Wang set up his program to hurl digital stars at countless two-Jupiter stellar systems from all angles. He also set up the software to notify him if the “intruder” star sent both planets careening off into space together — creating a JUMBO. Then he sent the code off to a computing cluster at his university and went to lunch.
When Wang returned to his office and checked his computer, he found a list of alerts reading “binary planet formed!!!”
From tens of billions of simulations, the team saw that booting pairs of Jupiters was relatively easy if the planets happened to be quite close together when the marauding star swept by. This happened especially often for neighbors with tightly spaced orbits (think Uranus and Neptune). In such cases, up to 20 out of 100 ejections produced JUMBOs (the other 80 produced single planets) — more than enough to account for the 10% rate Pearson had seen in Orion. But for planets with more distantly spaced orbits (think Jupiter-Neptune), almost all ejections resulted in lone planets.

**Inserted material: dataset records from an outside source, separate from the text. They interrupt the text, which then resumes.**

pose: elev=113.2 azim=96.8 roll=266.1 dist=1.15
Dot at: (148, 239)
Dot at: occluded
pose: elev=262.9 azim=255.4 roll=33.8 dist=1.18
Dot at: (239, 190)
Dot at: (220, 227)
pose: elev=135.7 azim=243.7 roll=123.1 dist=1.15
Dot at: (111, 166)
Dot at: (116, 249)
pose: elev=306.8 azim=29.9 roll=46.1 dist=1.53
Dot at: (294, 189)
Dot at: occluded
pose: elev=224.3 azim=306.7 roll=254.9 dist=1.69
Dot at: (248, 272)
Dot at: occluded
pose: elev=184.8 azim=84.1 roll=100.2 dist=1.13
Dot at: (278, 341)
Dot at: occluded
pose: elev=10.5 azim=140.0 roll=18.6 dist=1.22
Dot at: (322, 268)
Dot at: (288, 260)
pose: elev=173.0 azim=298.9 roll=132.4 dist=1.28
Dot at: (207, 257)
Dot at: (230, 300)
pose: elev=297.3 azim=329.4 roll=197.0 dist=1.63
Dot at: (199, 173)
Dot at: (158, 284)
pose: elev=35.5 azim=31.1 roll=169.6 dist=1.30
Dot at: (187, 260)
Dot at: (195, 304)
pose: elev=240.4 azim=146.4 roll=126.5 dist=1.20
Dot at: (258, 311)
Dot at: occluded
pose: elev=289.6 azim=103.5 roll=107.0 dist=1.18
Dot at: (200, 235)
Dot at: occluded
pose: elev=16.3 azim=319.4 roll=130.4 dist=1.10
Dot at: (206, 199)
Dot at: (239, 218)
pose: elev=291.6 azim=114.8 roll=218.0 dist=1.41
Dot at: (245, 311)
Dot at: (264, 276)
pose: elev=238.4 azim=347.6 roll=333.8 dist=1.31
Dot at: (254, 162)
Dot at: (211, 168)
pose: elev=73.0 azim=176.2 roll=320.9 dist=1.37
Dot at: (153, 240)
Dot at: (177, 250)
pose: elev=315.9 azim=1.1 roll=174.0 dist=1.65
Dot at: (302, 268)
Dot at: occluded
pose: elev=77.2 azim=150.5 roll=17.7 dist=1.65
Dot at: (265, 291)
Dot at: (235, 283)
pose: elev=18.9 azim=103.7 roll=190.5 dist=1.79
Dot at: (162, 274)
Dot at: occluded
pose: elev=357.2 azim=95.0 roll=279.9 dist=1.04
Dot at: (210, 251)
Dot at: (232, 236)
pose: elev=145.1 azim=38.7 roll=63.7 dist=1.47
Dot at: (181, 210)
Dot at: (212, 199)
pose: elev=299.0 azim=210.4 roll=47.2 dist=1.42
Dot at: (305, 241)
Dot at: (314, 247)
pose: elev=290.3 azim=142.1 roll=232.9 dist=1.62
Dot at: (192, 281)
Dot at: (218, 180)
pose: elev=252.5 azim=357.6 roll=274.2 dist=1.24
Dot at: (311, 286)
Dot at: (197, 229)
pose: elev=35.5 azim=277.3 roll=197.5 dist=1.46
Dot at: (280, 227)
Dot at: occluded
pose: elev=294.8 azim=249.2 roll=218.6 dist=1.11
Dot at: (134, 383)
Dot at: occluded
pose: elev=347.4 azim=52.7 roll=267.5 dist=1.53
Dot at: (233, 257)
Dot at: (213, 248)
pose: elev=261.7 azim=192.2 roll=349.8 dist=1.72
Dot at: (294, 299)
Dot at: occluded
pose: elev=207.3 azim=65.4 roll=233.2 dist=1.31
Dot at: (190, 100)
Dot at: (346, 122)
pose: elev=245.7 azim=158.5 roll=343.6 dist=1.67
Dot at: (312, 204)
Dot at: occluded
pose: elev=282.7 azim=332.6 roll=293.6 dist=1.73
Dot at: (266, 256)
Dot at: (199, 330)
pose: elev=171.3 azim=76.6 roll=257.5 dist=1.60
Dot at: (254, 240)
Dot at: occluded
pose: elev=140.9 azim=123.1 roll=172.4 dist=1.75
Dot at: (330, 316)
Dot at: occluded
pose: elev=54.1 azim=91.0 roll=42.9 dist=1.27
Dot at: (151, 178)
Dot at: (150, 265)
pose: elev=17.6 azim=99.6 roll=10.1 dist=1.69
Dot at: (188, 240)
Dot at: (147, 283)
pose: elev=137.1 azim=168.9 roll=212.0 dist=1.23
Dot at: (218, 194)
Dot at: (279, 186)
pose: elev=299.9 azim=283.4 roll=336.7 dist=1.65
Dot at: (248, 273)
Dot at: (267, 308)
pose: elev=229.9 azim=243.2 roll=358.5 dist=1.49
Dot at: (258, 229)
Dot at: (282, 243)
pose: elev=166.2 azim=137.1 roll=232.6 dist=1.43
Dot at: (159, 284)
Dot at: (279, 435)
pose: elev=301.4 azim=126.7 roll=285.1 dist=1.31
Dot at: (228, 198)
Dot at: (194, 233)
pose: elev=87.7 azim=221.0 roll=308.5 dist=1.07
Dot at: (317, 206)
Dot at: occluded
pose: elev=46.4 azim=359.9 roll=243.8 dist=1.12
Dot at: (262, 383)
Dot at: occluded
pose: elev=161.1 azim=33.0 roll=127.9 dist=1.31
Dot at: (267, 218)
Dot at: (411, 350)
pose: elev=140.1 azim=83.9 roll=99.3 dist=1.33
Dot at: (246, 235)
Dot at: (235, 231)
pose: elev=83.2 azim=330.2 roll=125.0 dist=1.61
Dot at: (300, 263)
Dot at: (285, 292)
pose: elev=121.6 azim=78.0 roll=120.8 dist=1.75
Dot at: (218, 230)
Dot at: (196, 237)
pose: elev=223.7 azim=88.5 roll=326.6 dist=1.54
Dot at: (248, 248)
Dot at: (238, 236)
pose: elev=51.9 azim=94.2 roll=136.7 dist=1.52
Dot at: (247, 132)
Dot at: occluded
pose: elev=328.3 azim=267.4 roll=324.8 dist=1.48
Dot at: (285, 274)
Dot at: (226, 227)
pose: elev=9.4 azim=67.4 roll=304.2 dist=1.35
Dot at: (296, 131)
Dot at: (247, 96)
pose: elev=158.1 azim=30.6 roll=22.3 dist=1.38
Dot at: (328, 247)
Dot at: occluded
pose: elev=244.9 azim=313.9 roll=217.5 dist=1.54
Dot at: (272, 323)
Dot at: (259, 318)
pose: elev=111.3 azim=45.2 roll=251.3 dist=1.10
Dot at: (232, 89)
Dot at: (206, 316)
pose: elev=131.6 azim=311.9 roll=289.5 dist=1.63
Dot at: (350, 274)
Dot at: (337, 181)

With input from Wang’s colleague Zhaohuan Zhu, the group worked around the clock (and in one case during a flight to Europe). The trio wrote up their results and posted a preprint on October 9, one week after the JUMBO find.
“The speed at which they wrote that is slightly frightening,” Pearson said.
Other theoretical astrophysicists have yet to fully digest the new results, but they find them plausible — and surprising. “I didn’t think [making a free-floating pair of planets] was possible to do from an ejection point of view,” Raymond said. “But then this paper came out.”